◆ **Source excerpt**:
Yeah, of course. Well, the, I, from what I've heard, I, I didn't, I wasn't part of this when when the decisions were made initially. But from what I've heard, and so they wanted something that was state of the art in terms of building delivering and running applications. And so they had kind of a kind of a competition, I think, between two main actors, and they they was very pleased with what they saw in the serverless way of doing things. And in terms of that, I think it has been very successful for them, well, of course, there have been some bumps along the road, there always are, I would say in any development project that I have been in. And that's part of the job, I think, and solving the unexpected. But, and also, I think, as I mentioned, scaling this, we were side, we have this development initiative, mainly in a town called Gothenburg here in Sweden. It's not a very big town. So you could say that development resources are, it's scarce. So it's pretty impressive to see that you can onboard new developers, and they catch on pretty quick and become productive very fast. So that has enabled both the scaling aspect and meeting all the really important deadlines to be to be having that being met was, well, it's kind of a mind blowing thing for me, because usually, deadlines aren't, if you're working with hard deadlines, it's quite hard to to, to to meet those because it all goes back to, it's hard to, well, have a common picture of what is actually going to be developed. And so that that's, I guess, a totally different discussion. But I think in terms of what Polestar is doing, I think that's the future of system development, because it's very efficient. It's very lean going the serverless way, and it goes back to all, well, a bigger question about validating, hypothesis, etc. that, I believe if you're a bigger company today and want to do a major development initiative or project, I don't see any other way, of course serverless is not the optimal solution for everything. But if it fits your use case, I don't see a real strong argument not to go that way, at least at least before you know if it's a valid idea and you need to prove the hypothesis and all that. I think Polestar quite satisfied with where we are at today, and what has been done. And there's a lot of work left, of course to do.

◆ **Task statement**: Can you carry on the interview excerpt about Polestar's serverless development, starting right after its final sentence?

◆ **Supplied material**:

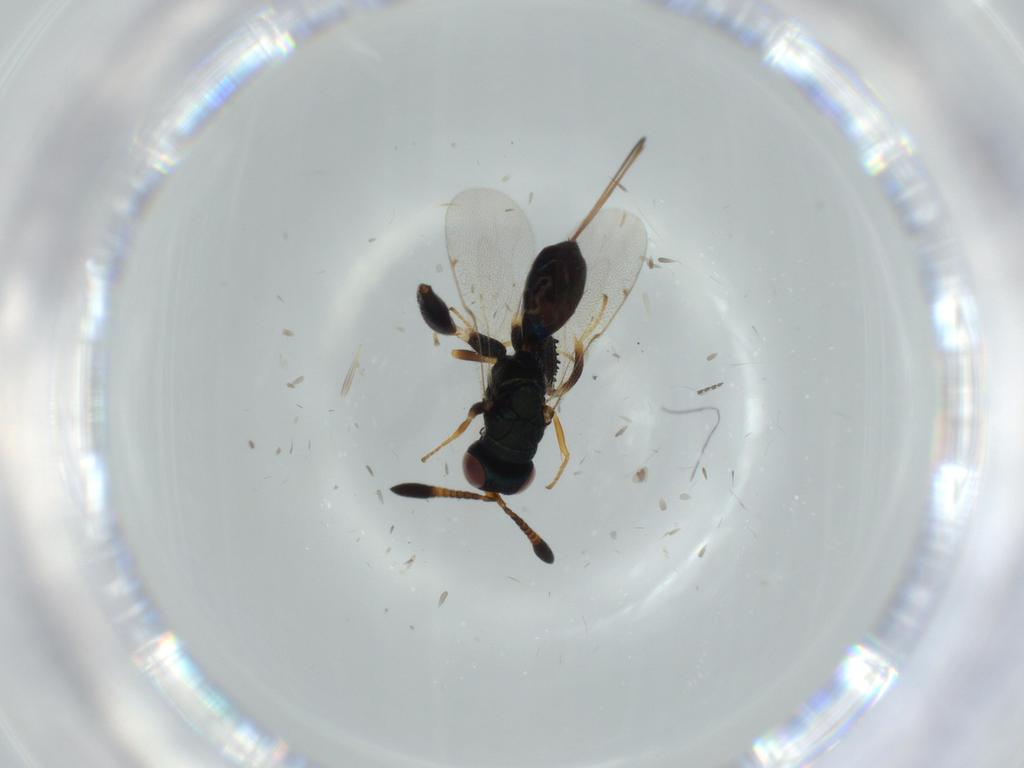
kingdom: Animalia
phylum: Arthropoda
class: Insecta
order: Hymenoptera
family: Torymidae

--

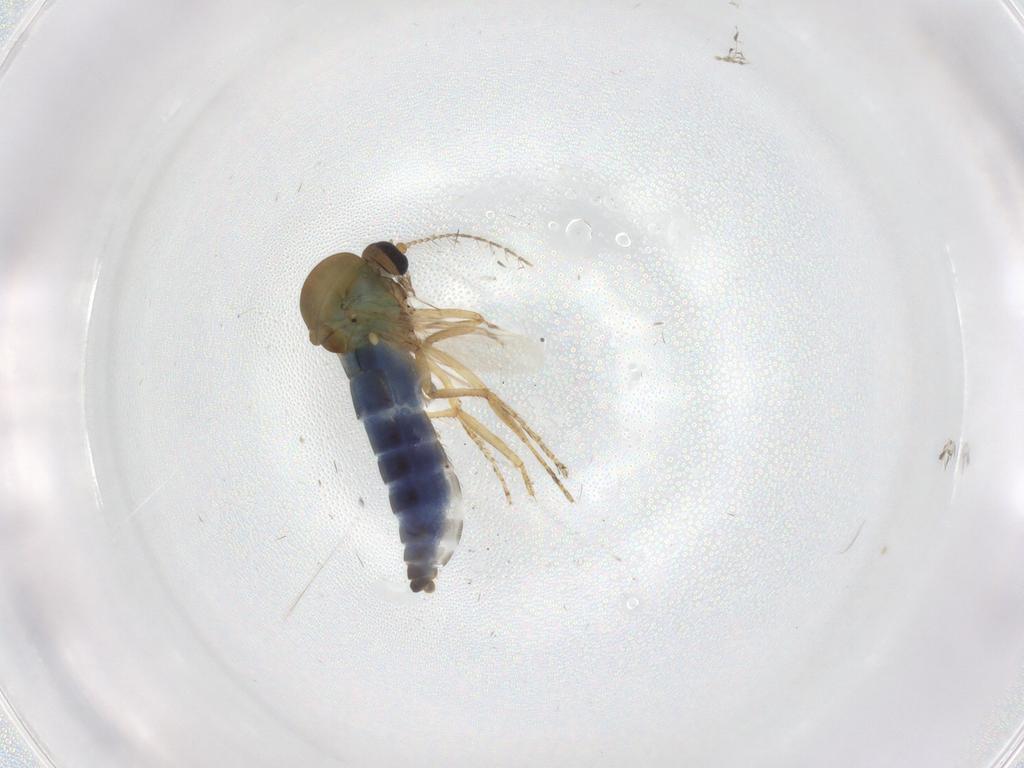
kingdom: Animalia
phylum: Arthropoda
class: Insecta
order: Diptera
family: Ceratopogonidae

◆ **Task response**:
Yan Cui: 20:15

Yeah, I totally agree. I mean, the amount of work that you can save yourself by going serverless is just no brainer for most companies, unless you've got really specific needs, you've got challenges that right now just don't fit very well with the, I guess, the event driven model that serverless application has. But otherwise, I do think for most applications out there, it should be the default way of doing things. Unless you've got some other specific requirements, in which case, you may still go back to containers for just those workloads. And I'm glad you say Gothenburg. It has been on my list of places to visit for a while now. It’s known for seafood. And I’m a big seafood fan.

Anders Quist: 20:58

Yeah, let me know. And I'll give you some tips. If you ever get here.

Yan Cui: 21:03

Oh, yeah, yeah, as soon as the lockdown is finished it is one of my things, one of the places I'm going to go and visit. Okay, let's go back to the challenges of being with AWS China. There are numerous challenges. I've worked with some customers who have to like, like, like Polestar, have a presence in China and therefore have to use AWS China and you find problems like some services are just not available. Or maybe the even more basic problems like you can't sign up to AWS China unless you have a legal entity in China, or you're partnering with another local company with all the business challenges that you have to solve. And then there's also the fact that, AWS China is not really operated by AWS, this is operated by AWS partners. And they offer, I guess, API compatible implementation. But that's not really the same as the rest of the AWS services infrastructure. So sometimes you get weird, like error behaviours, or just how some of the scaling behaviour, error handling behaviour is just slightly different. Is that similar to the experience that you've had with AWS China? And how do you guys go about consolidating this very different AWS experience you have in China and outside of China?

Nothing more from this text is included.